The fourth way sound changes us is behaviourally – it changes what we do. Treasure cites a study done at a UK supermarket selling French and German wines of a similar type and price point displayed next to each other. Over a two-week period, the supermarket alternated between playing stereotypical French and German music. When the French music was playing, French wine outsold German wine more than three to one. Given the popularity of French wine, these results may not be particularly surprising. However, when the German music was playing, German wine outsold French wine nearly three to one, with most buyers indicating that the music didn’t influence their choice of wine

Treasure explains this phenomenon: “It’s an unconscious response to a sound condition that’s not even perceived by the cortex [the outer layer of the brain responsible for most of our information processing], so somewhere there’s an association that takes place and our behaviour changes.” Sound changes behaviour in other less subtle ways, too. Violence and war are generally associated with loud noise. “You don’t get many armies charging where they’re not screaming at the top of their voices,” Treasure points out. It can disturb us and make us more aggressive, less social, less sociable and less helpful.

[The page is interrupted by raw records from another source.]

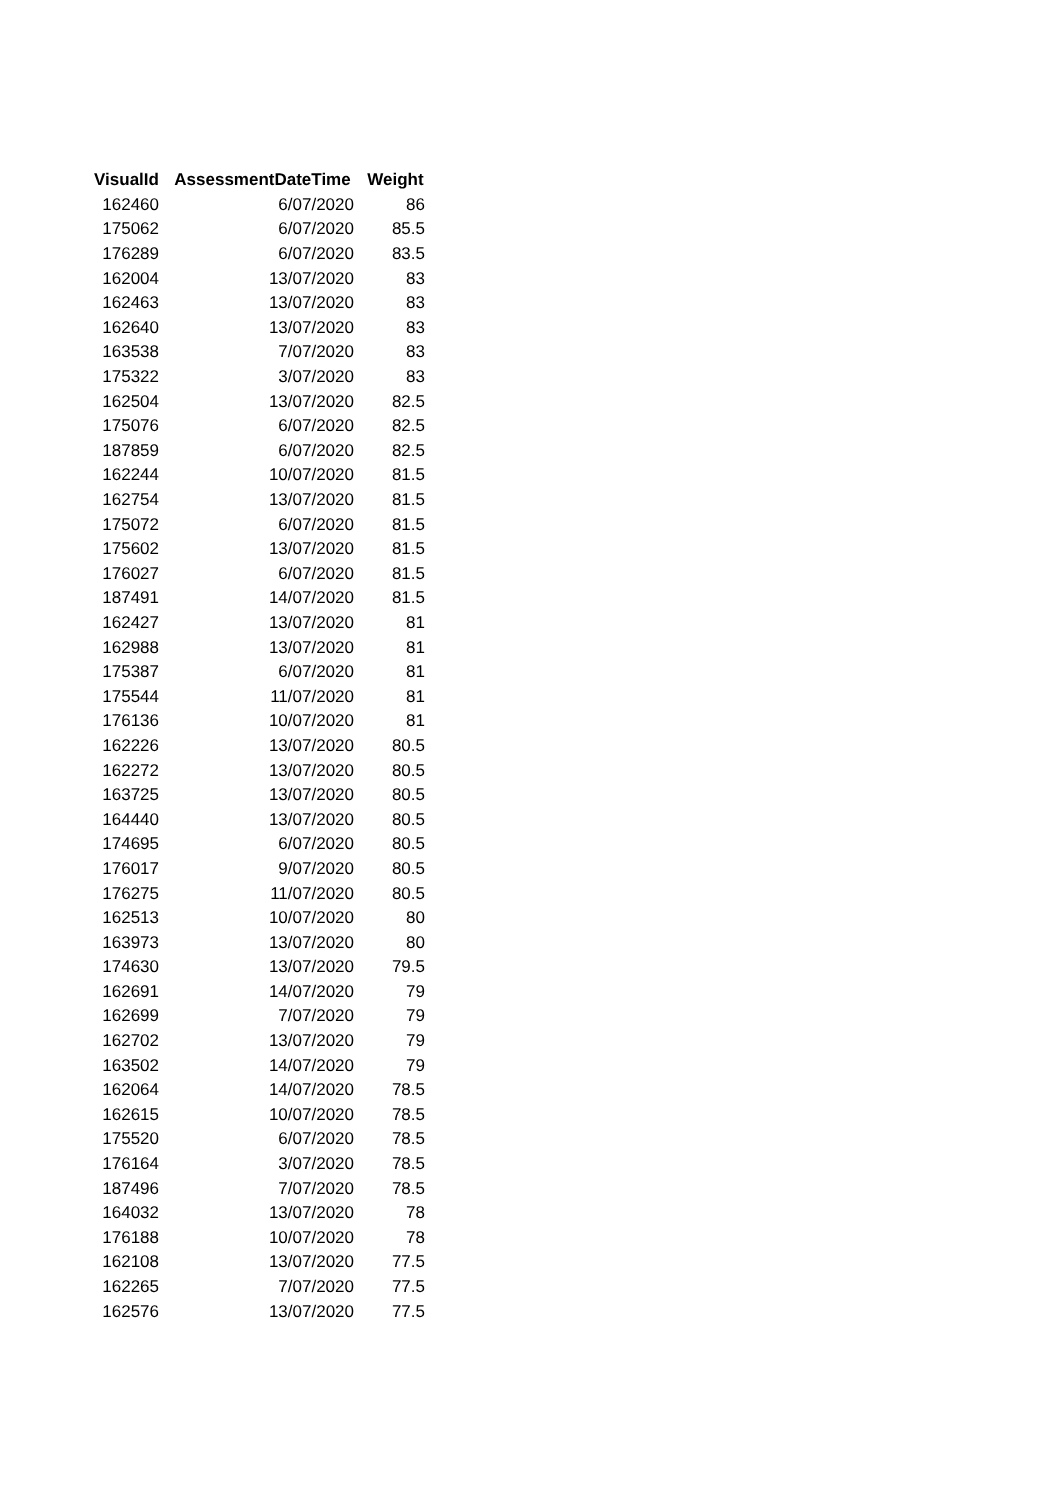| VisualId | AssessmentDateTime | Weight |
| --- | --- | --- |
| 162460 | 6/07/2020 | 86 |
| 175062 | 6/07/2020 | 85.5 |
| 176289 | 6/07/2020 | 83.5 |
| 162004 | 13/07/2020 | 83 |
| 162463 | 13/07/2020 | 83 |
| 162640 | 13/07/2020 | 83 |
| 163538 | 7/07/2020 | 83 |
| 175322 | 3/07/2020 | 83 |
| 162504 | 13/07/2020 | 82.5 |
| 175076 | 6/07/2020 | 82.5 |
| 187859 | 6/07/2020 | 82.5 |
| 162244 | 10/07/2020 | 81.5 |
| 162754 | 13/07/2020 | 81.5 |
| 175072 | 6/07/2020 | 81.5 |
| 175602 | 13/07/2020 | 81.5 |
| 176027 | 6/07/2020 | 81.5 |
| 187491 | 14/07/2020 | 81.5 |
| 162427 | 13/07/2020 | 81 |
| 162988 | 13/07/2020 | 81 |
| 175387 | 6/07/2020 | 81 |
| 175544 | 11/07/2020 | 81 |
| 176136 | 10/07/2020 | 81 |
| 162226 | 13/07/2020 | 80.5 |
| 162272 | 13/07/2020 | 80.5 |
| 163725 | 13/07/2020 | 80.5 |
| 164440 | 13/07/2020 | 80.5 |
| 174695 | 6/07/2020 | 80.5 |
| 176017 | 9/07/2020 | 80.5 |
| 176275 | 11/07/2020 | 80.5 |
| 162513 | 10/07/2020 | 80 |
| 163973 | 13/07/2020 | 80 |
| 174630 | 13/07/2020 | 79.5 |
| 162691 | 14/07/2020 | 79 |
| 162699 | 7/07/2020 | 79 |
| 162702 | 13/07/2020 | 79 |
| 163502 | 14/07/2020 | 79 |
| 162064 | 14/07/2020 | 78.5 |
| 162615 | 10/07/2020 | 78.5 |
| 175520 | 6/07/2020 | 78.5 |
| 176164 | 3/07/2020 | 78.5 |
| 187496 | 7/07/2020 | 78.5 |
| 164032 | 13/07/2020 | 78 |
| 176188 | 10/07/2020 | 78 |
| 162108 | 13/07/2020 | 77.5 |
| 162265 | 7/07/2020 | 77.5 |
| 162576 | 13/07/2020 | 77.5 |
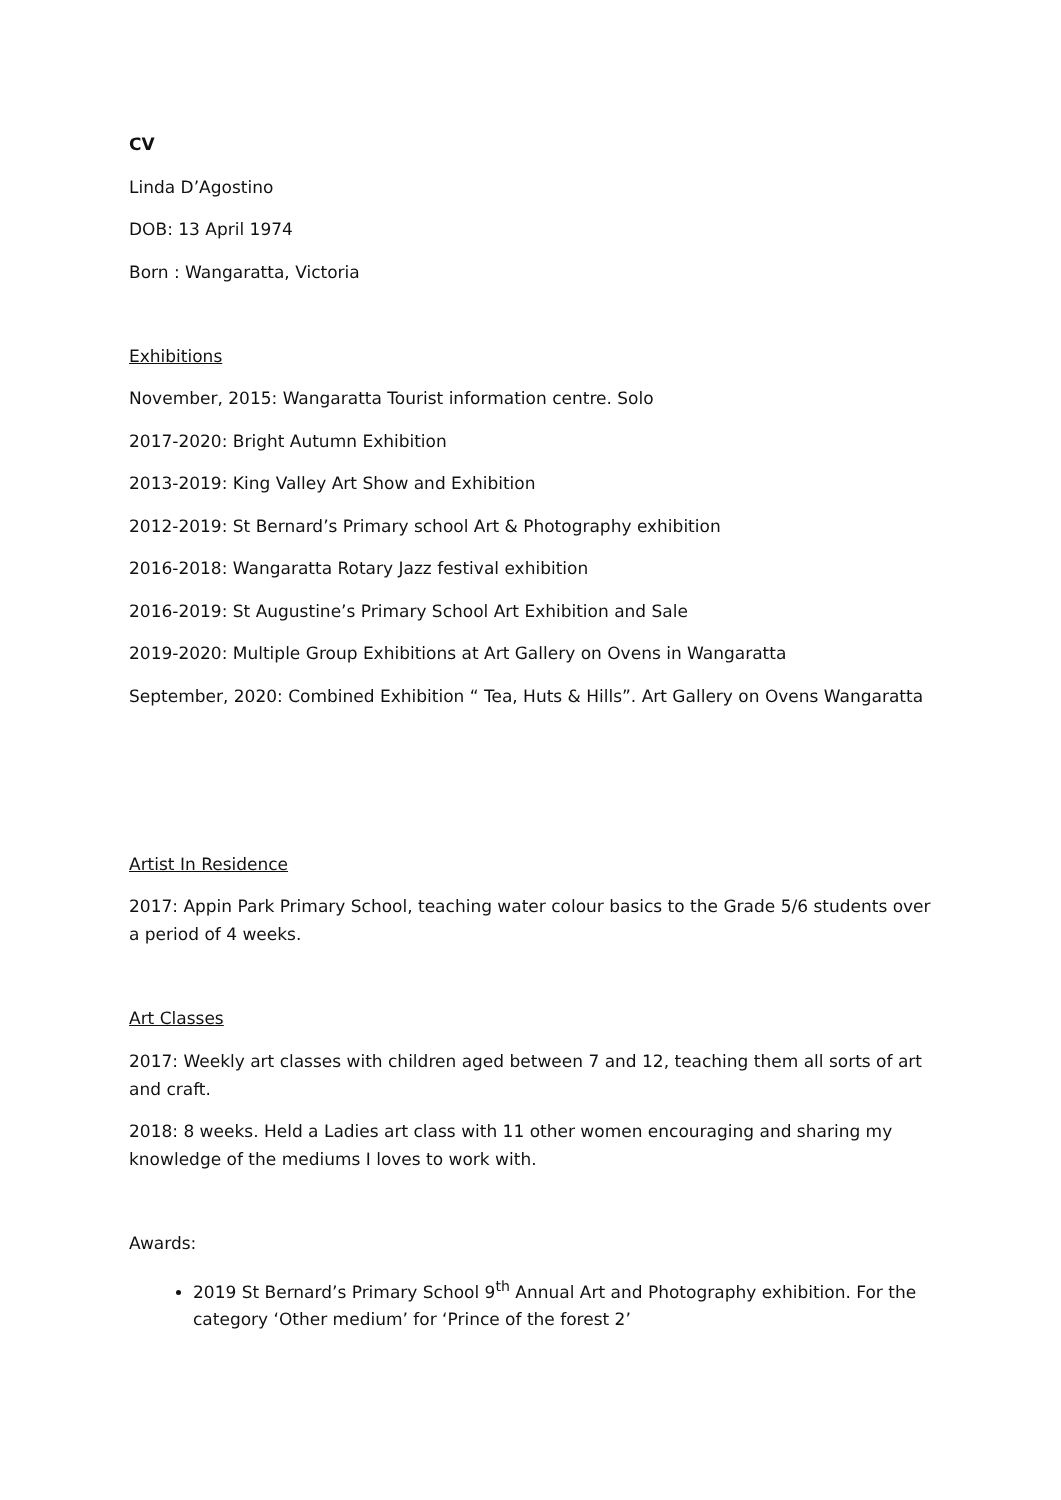CV
Linda D’Agostino
DOB: 13 April 1974
Born : Wangaratta, Victoria
Exhibitions
November, 2015: Wangaratta Tourist information centre. Solo
2017-2020: Bright Autumn Exhibition
2013-2019: King Valley Art Show and Exhibition
2012-2019: St Bernard’s Primary school Art & Photography exhibition
2016-2018: Wangaratta Rotary Jazz festival exhibition
2016-2019: St Augustine’s Primary School Art Exhibition and Sale
2019-2020: Multiple Group Exhibitions at Art Gallery on Ovens in Wangaratta
September, 2020: Combined Exhibition “ Tea, Huts & Hills”. Art Gallery on Ovens Wangaratta
Artist In Residence
2017: Appin Park Primary School, teaching water colour basics to the Grade 5/6 students over a period of 4 weeks.
Art Classes
2017: Weekly art classes with children aged between 7 and 12, teaching them all sorts of art and craft.
2018: 8 weeks. Held a Ladies art class with 11 other women encouraging and sharing my knowledge of the mediums I loves to work with.
Awards:
2019 St Bernard’s Primary School 9<sup>th</sup> Annual Art and Photography exhibition. For the category ‘Other medium’ for ‘Prince of the forest 2’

Despite multiple studies citing similar outcomes, Treasure is perplexed why architects typically study for up to seven years to obtain their degree but in that time spend between one and five days on acoustics. “They design entirely for the eyes; they forget the ears altogether,” according to Treasure.

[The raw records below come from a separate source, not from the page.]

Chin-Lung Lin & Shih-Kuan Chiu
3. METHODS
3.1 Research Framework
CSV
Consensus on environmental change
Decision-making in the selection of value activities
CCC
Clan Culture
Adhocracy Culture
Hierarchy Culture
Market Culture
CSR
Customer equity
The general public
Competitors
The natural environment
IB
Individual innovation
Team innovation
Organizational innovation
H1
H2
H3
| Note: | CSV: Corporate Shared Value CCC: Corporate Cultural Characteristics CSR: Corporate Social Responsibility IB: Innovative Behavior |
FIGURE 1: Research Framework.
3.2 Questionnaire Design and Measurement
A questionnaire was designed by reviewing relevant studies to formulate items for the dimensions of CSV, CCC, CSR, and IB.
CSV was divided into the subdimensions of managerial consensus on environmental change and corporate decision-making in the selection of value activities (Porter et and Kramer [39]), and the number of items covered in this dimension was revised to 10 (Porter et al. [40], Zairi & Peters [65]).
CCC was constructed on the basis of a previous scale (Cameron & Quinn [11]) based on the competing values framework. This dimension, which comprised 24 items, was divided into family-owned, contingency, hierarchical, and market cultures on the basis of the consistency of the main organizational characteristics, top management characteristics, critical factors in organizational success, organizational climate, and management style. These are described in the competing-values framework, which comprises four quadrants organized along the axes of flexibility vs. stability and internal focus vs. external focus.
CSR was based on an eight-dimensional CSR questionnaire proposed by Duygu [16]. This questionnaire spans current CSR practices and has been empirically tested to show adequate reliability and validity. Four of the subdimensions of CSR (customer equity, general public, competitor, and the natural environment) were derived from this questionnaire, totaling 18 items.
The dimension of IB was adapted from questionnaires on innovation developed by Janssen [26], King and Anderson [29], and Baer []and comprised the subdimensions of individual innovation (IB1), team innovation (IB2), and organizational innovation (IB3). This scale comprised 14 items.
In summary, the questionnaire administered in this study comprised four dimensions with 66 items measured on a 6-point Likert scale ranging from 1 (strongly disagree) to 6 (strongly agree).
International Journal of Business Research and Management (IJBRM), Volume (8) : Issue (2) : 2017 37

As important as sound is, we don’t experience the senses in isolation. Studies have shown that noise in restaurants impacts our ability to taste sugar and salt. Treasure has a simple explanation for this change, stating “If you overload one sense, it degrades the performance of the others.”

But the senses can all work in concert beautifully together. If you have a nature image on a wall, the image is so much more powerful if you add sound to the experience, and even more so if you add fragrance, the right lighting and perhaps a tactile element.

The experience becomes immersive, which is where superadditivity comes in: 1+1+1 doesn’t equal 3; it can equal 10.

“You’ve got to think about all the senses in the round and get congruent,” Treasure says. “We go through life being buffeted by these turbulent currents and just unaware of why we are feeling so stressed, fatigued, unhappy, angry, whatever it may be. Why did we make that decision? Sound has a lot to do with all of that.” Treasure has advised airports, railway networks, local authority carpark managers and shopping centre operators on the impact of sound but is rarely invited in to speak with office designers or managers. “What more evidence do they need?” he wonders.

Our knowledge of the impact noise has on productivity and a shift in employee behaviours post-pandemic has resulted in a heightened awareness of noise in the workplace, evidenced by the plethora of phone and VC booths both on display at workplace and furniture design shows and scattered throughout modern offices. At Aéto, we’re helping clients cut through the noise with our proprietary methodologies for floor plan audits and mystery shopper visits to pinpoint where noise is or will be a problem to engineer the friction out. At the end of the day, employees come to the office to get work done, so it’s in all of our interest to help them do just that.